Yet, one big exception arises when company codes are broken. In early 2019, for example, biotech Vertex announced it had fired Ian Smith, its COO and interim CFO, because of "personal behavior" that violated its code of conduct. Analysts saw the firing as a significant shake-up for Vertex, given that Smith had been the company's CFO for 15 years and was considered integral to its burgeoning success.
Though tight-lipped on details, Vertex had said its decision followed an independent investigation and was unrelated to the company's financial and business performance.
Similarly, Lilly said Smiley is leaving because of personal conduct unrelated to company financials.
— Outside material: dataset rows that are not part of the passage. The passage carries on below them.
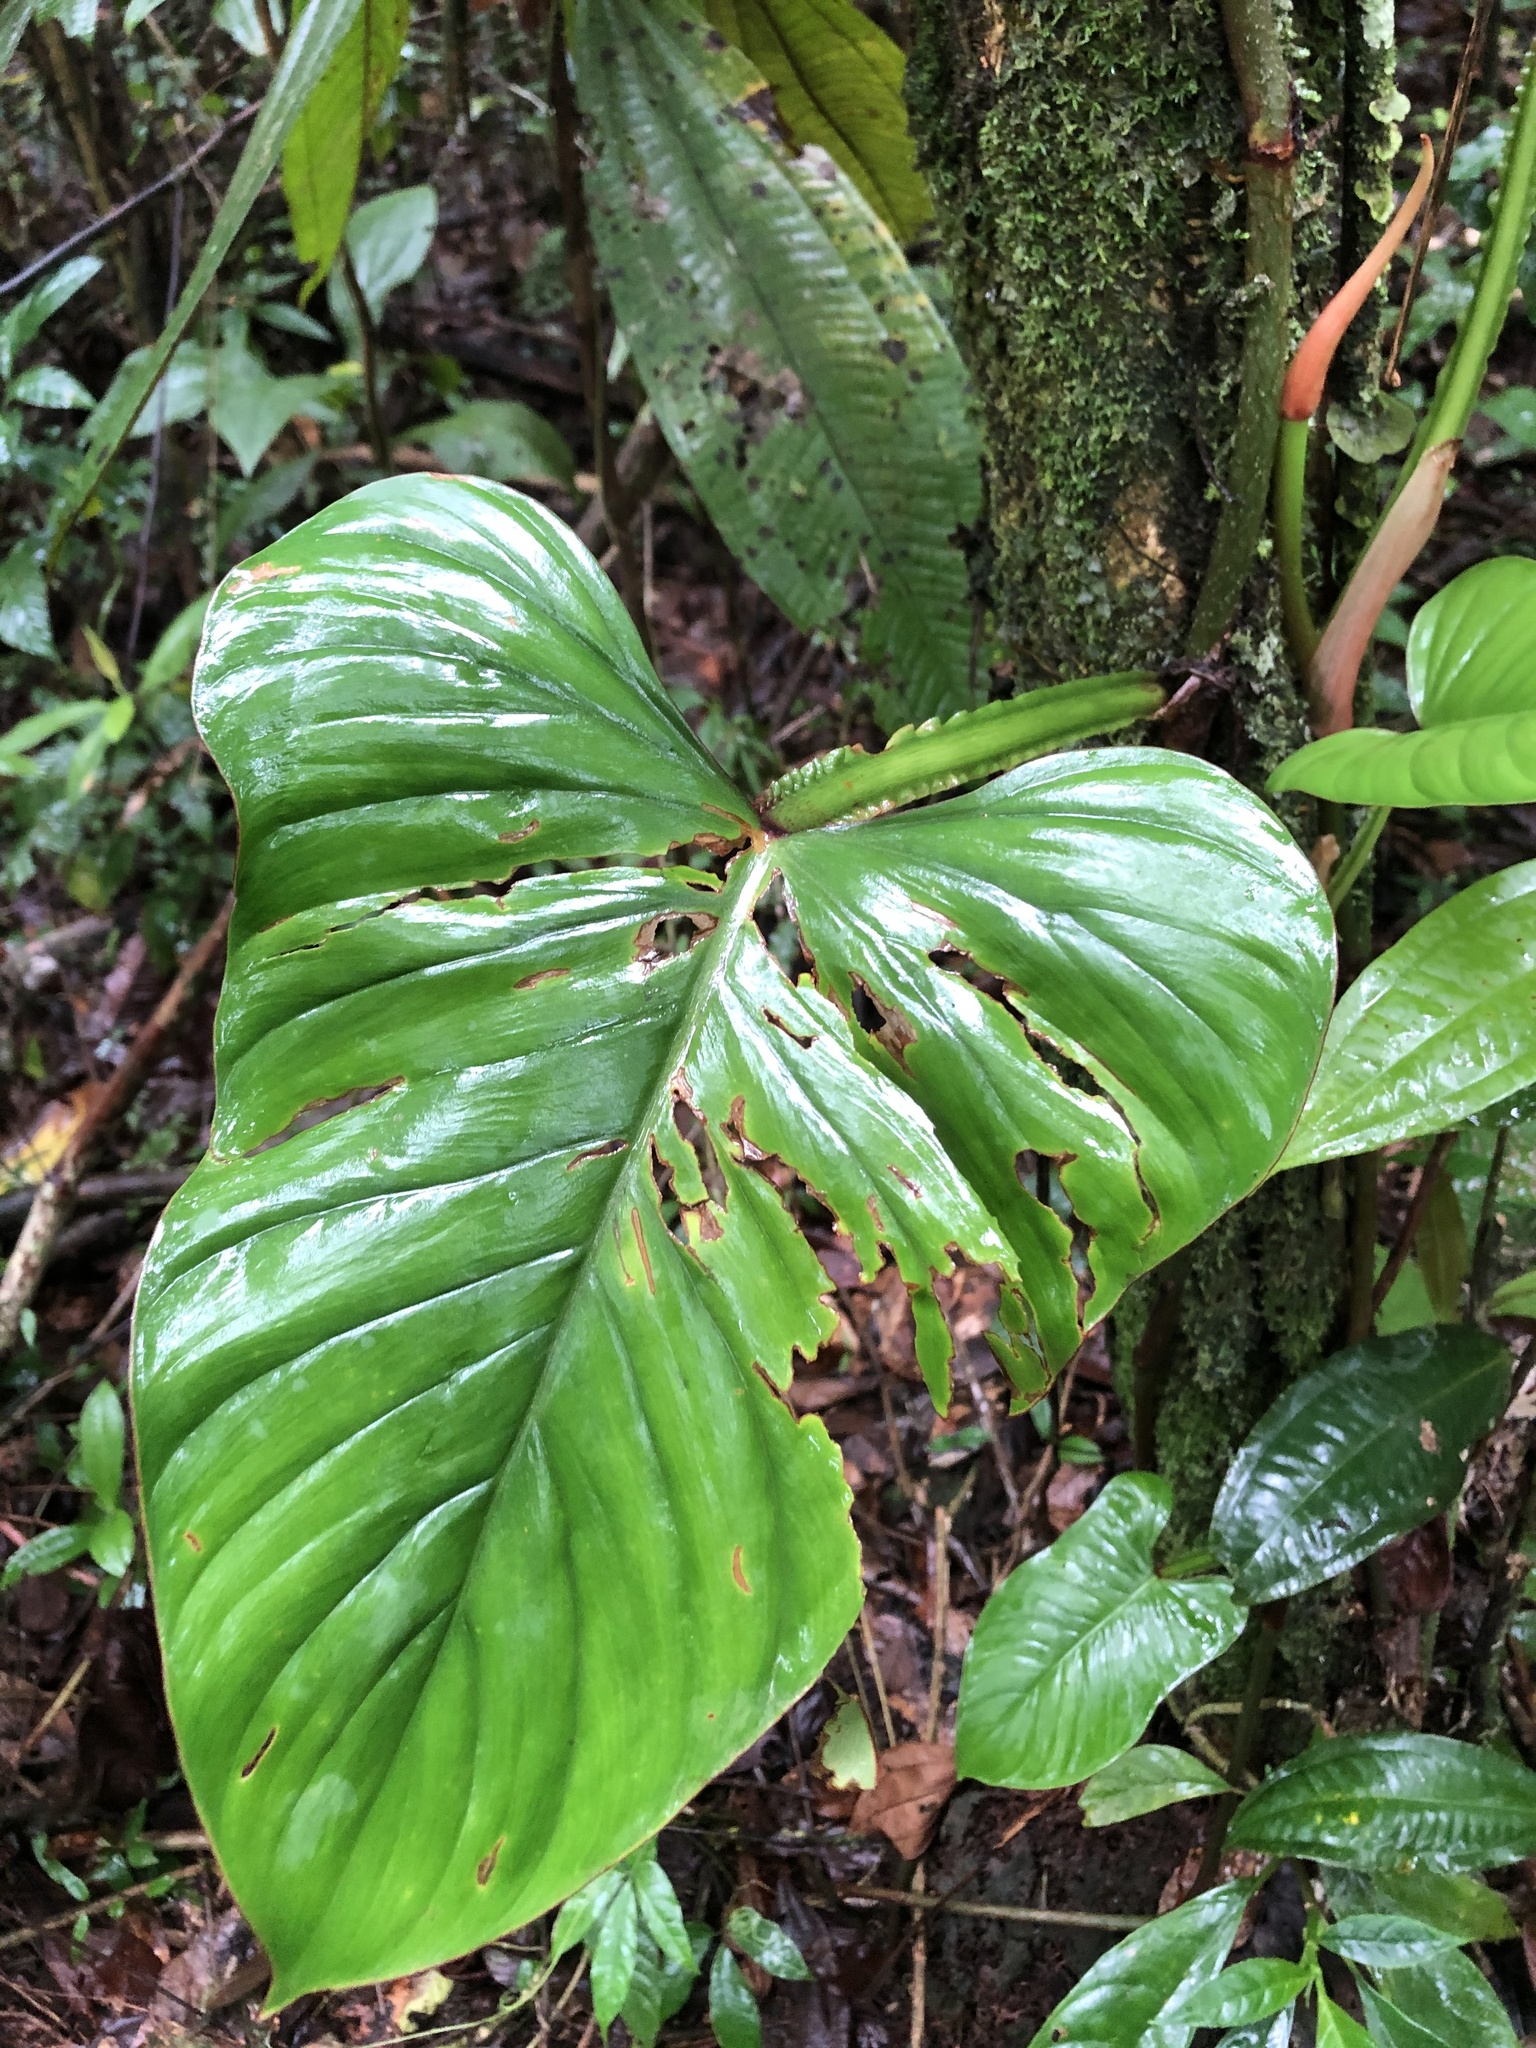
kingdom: Plantae
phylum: Tracheophyta
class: Liliopsida
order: Alismatales
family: Araceae
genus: Philodendron
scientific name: Philodendron ernestii
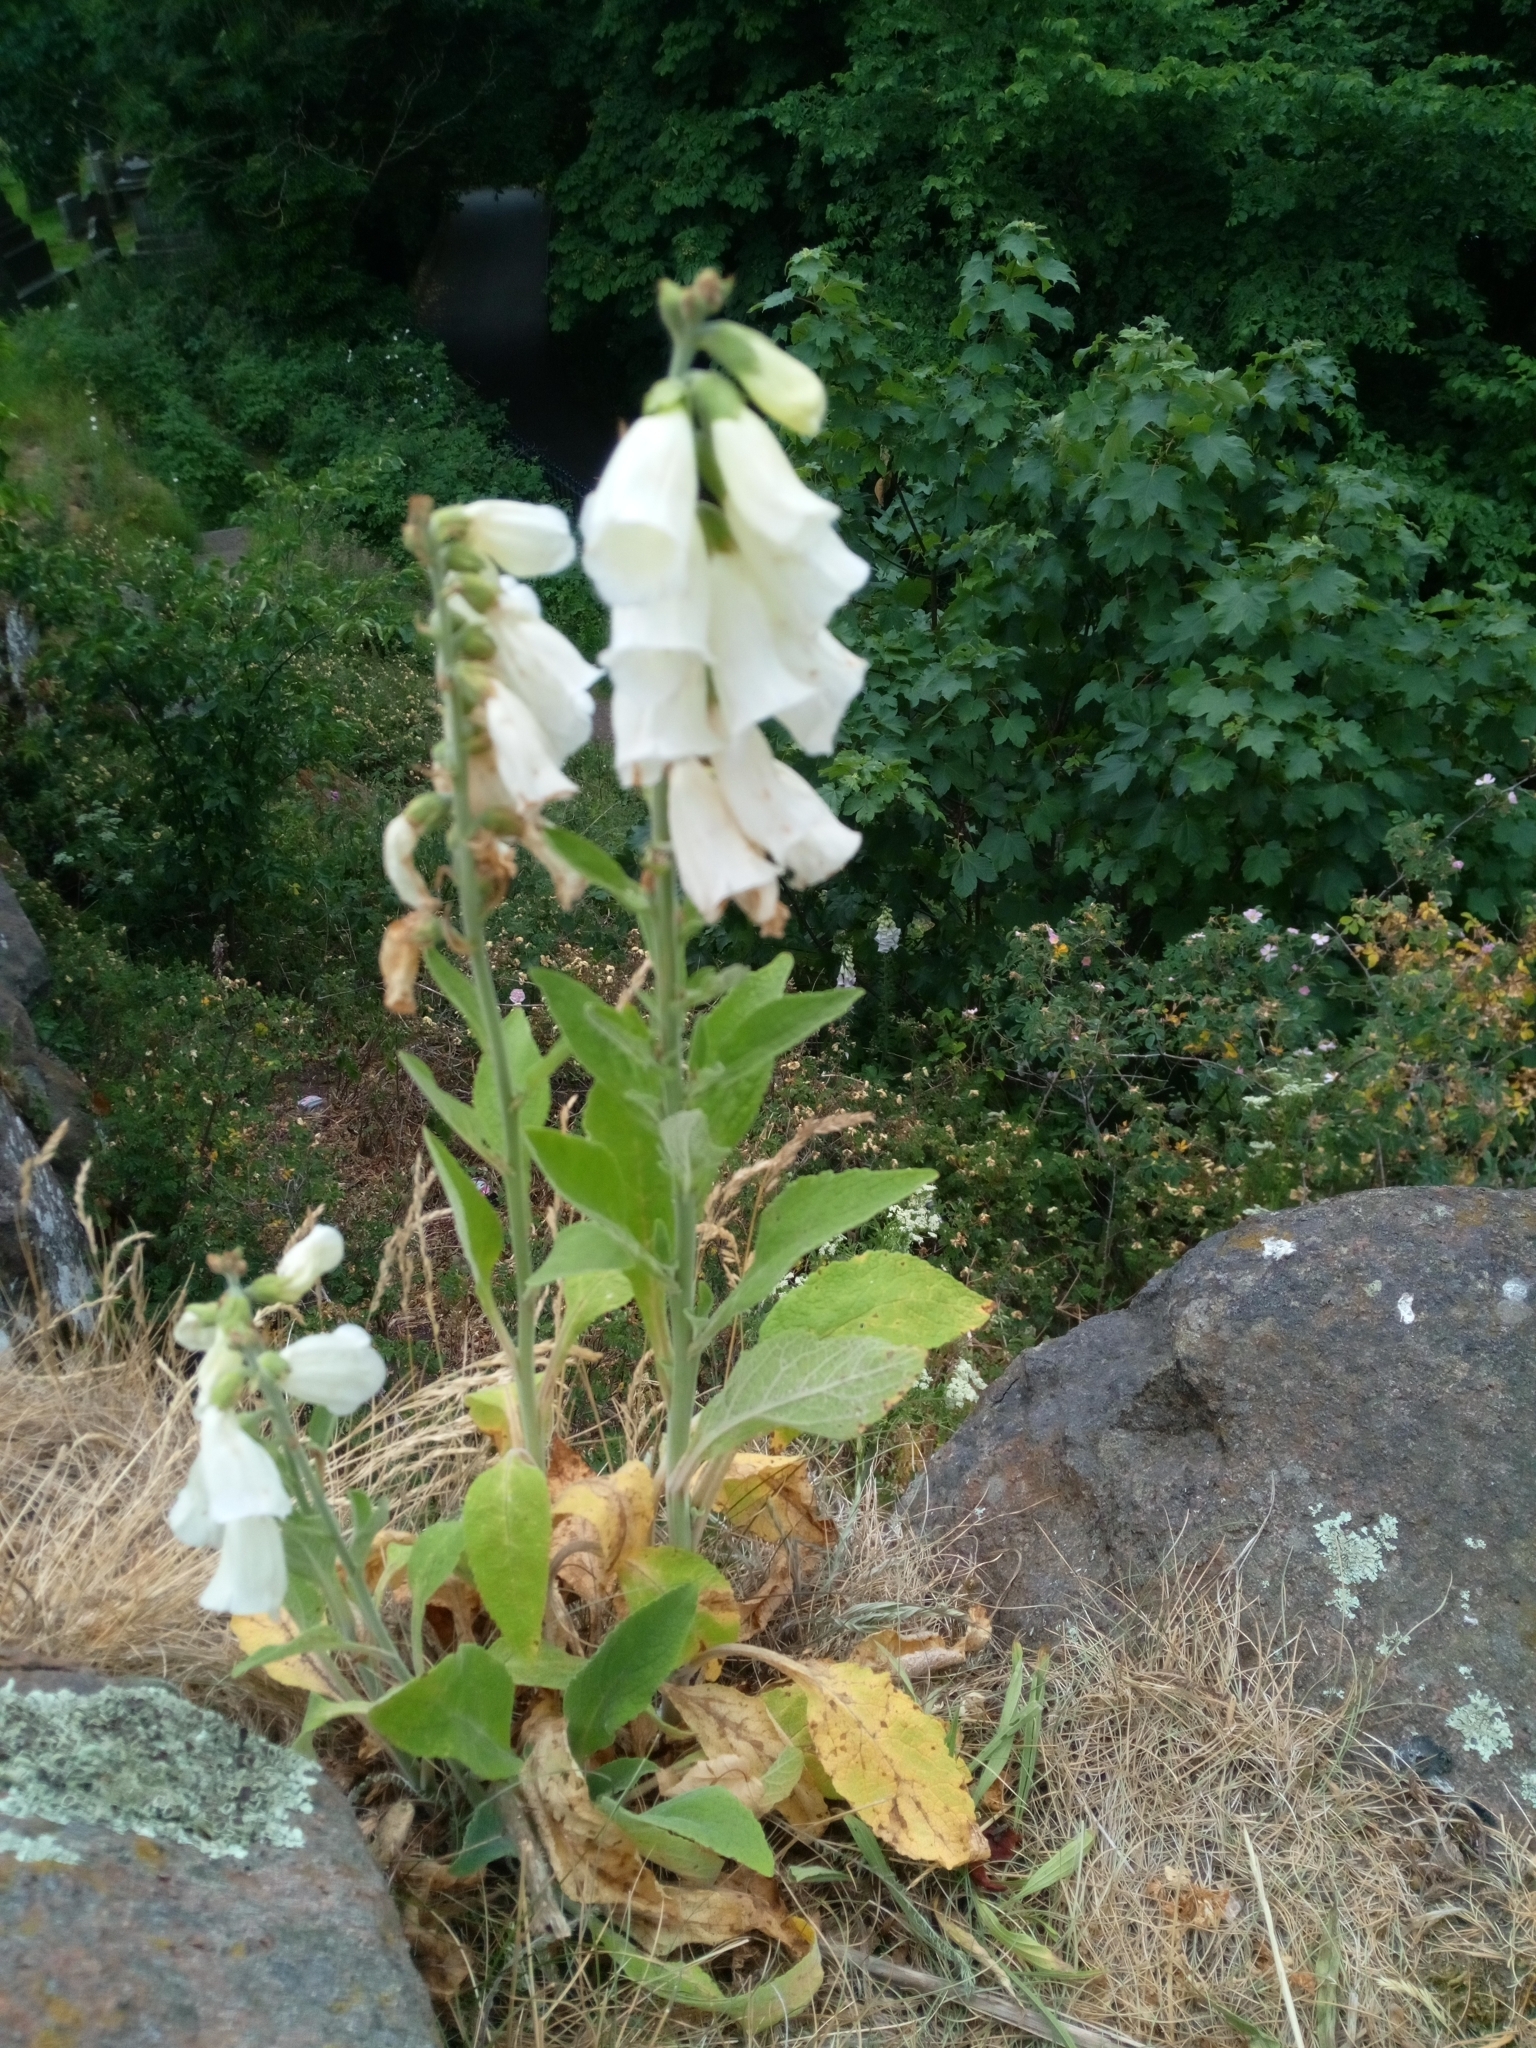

Smiley came into the CFO role at a challenging time for Lilly. The company's portfolio of diabetes drugs was under pricing pressure, while its second-best seller, the erectile dysfunction pill Cialis, was close to losing patent protection. Against that backdrop, Lilly disclosed plans to cut about 8% of its global workforce. It recorded a 6% drop in annual revenue in 2018, though the business has been on the rebound with the help of newer products like Trulicity and Taltz.
Ashkenazi will take the reins immediately. Under the terms of a separation agreement, Smiley will be available to help with the transition.
Ashkenazi has been at Lilly for nearly 20 years. She has held the CFO role and other finance leadership positions in several of the company's global business areas. She has led finance for Lilly Research Laboratories since 2016.
In that role, she supervised the CFOs of the company's commercial businesses and other units, including research and development, manufacturing and quality, and general and administrative. Ashkenazi has also been in charge of the corporate strategic planning team and business transformation office.
In a statement, Lilly said it "holds all employees accountable to its core values and strongly believes its executive officers carry an even higher burden in ensuring those values are upheld. Mr. Smiley did not meet that standard."
On Wednesday, the company announced it wouldn’t try to claw back Smiley's past pay, but will be reclaiming his 2020 bonus, and other incentive compensation, per its "executive conduct and recuperation of funds" rules, according to the Wall Street Journal. The company doesn't plan to claw back the past pay because Smiley's departure was unrelated to financial controls or statements.